---------- PASSAGE SHOWN ----------

In setting forth its proposals for an internal energy market, the European Commission aims to encourage greater use of national interconnections. The market also envisages that distribution networks become "common carriers," open to all, on terms which are clear, fair and transparent. The Commission notes that inter-state electricity transfers accounted for less than 5% of electricity consumption in the European Union. This despite the need to constantly balance supply with demand where the more opportunities there are for an electricity distributor to obtain supplies from alternative sources, the better the chances of managing the system efficiently and keeping costs down. Efficiency in electricity distribution systems is promoted by running as many power stations as possible continuously at full output; operation at partial loads reduces efficiency and pushes up costs. By encouraging transfers across borders, the internal market is likely to lead to greater efficiency and a reduction in energy costs.
The UK experience
Although many of the concepts currently under discussion have not yet been tested in the real world, the UK experience enables some of the claims for liberalisation to be tested. Privatisation of the electricity industry in the UK involved a radical restructuring of the industry and the separation of the generation, transmission and distribution functions. In addition, a trading mechanism for energy was set up based on bids submitted by all the generators -- the so-called "pool." This is a modification of the merit order despatch system used by many utilities (see box on next page).
The most positive aspect of privatisation for the consumer has been the opening up of the electricity generation market to all comers which, in the long term, is expected to put a downward pressure on electricity prices. A second positive benefit is that most customers -- but not yet the domestic market -- are free to purhase power from whoever they wish, a generator, distributor, or the spot market which reflects price variations on a half-hourly basis. A good example of how this works in practice is provided by Seeboard, the utility serving southeast England, which secured a valuable contract to supply Heathrow Airport, formerly a customer of the local utility.
There have, however, been problems. Much of the new generation is located in the north, exacerbating power transfer and system security problems. The National Grid Company -- which operates the transmission network -- is now concerned that the system is no longer optimised and higher costs are being incurred as a result. In addition, the distributors were allowed to generate, and so moved partially towards becoming vertically integrated monopolies. These monopolies are contrary to the principle of a "free" market and, not surprisingly, it has been argued that not all their generation is justified in economic terms.
The workings of the "pool," too, are far from smooth. Only about 15% of the electricity supply in England and Wales is genuinely traded through the pool, the rest is the subject of direct contracts between the generators and the distributors, or the major users. Moreover, capacity payments from the pool, which should have been triggered automatically, have been somewhat irregular and certainly insufficient for generators to recover the fixed costs of their plant, as was the intention. The reason for this is that the so called "dash for gas" has led to a surplus of plant, mostly in the north.
Since large industrial users and domestic consumers have seen their prices rise faster than inflation, the UK experience can be cited as demonstrating weaknesses in the case for liberalisation. However, at least some of the problems are the result of political interference with market mechanisms. The prices of all the main fuels have been subject to tampering. Nuclear and coal both have "protected status" and the price of gas was also held down for a time, accelerating the "dash for gas" and contributing to the concentration of a surplus of plant in the north. As the price of coal has since fallen it is quite possible that dearer gas plant -- many of which have "must run" contracts -- will be scheduled in preference to cheaper coal plant
Where does wind fit in?

---------- AVAILABLE DATA ----------

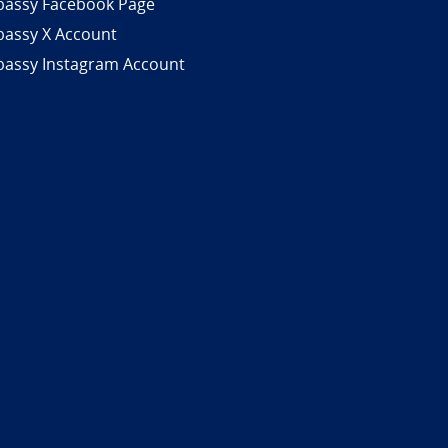
assy Facebook Page
assy X Account
assy Instagram Account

----------

EXERCISE DETAILS:
Reproduce the section of the electricity liberalization passage that opens with the words "The most positive" and closes with "the local utility.", substituting "wholesale market" for "spot market".

ANSWER TO THE PROBLEM:
The most positive aspect of privatisation for the consumer has been the opening up of the electricity generation market to all comers which, in the long term, is expected to put a downward pressure on electricity prices. A second positive benefit is that most customers -- but not yet the domestic market -- are free to purhase power from whoever they wish, a generator, distributor, or the wholesale market which reflects price variations on a half-hourly basis. A good example of how this works in practice is provided by Seeboard, the utility serving southeast England, which secured a valuable contract to supply Heathrow Airport, formerly a customer of the local utility.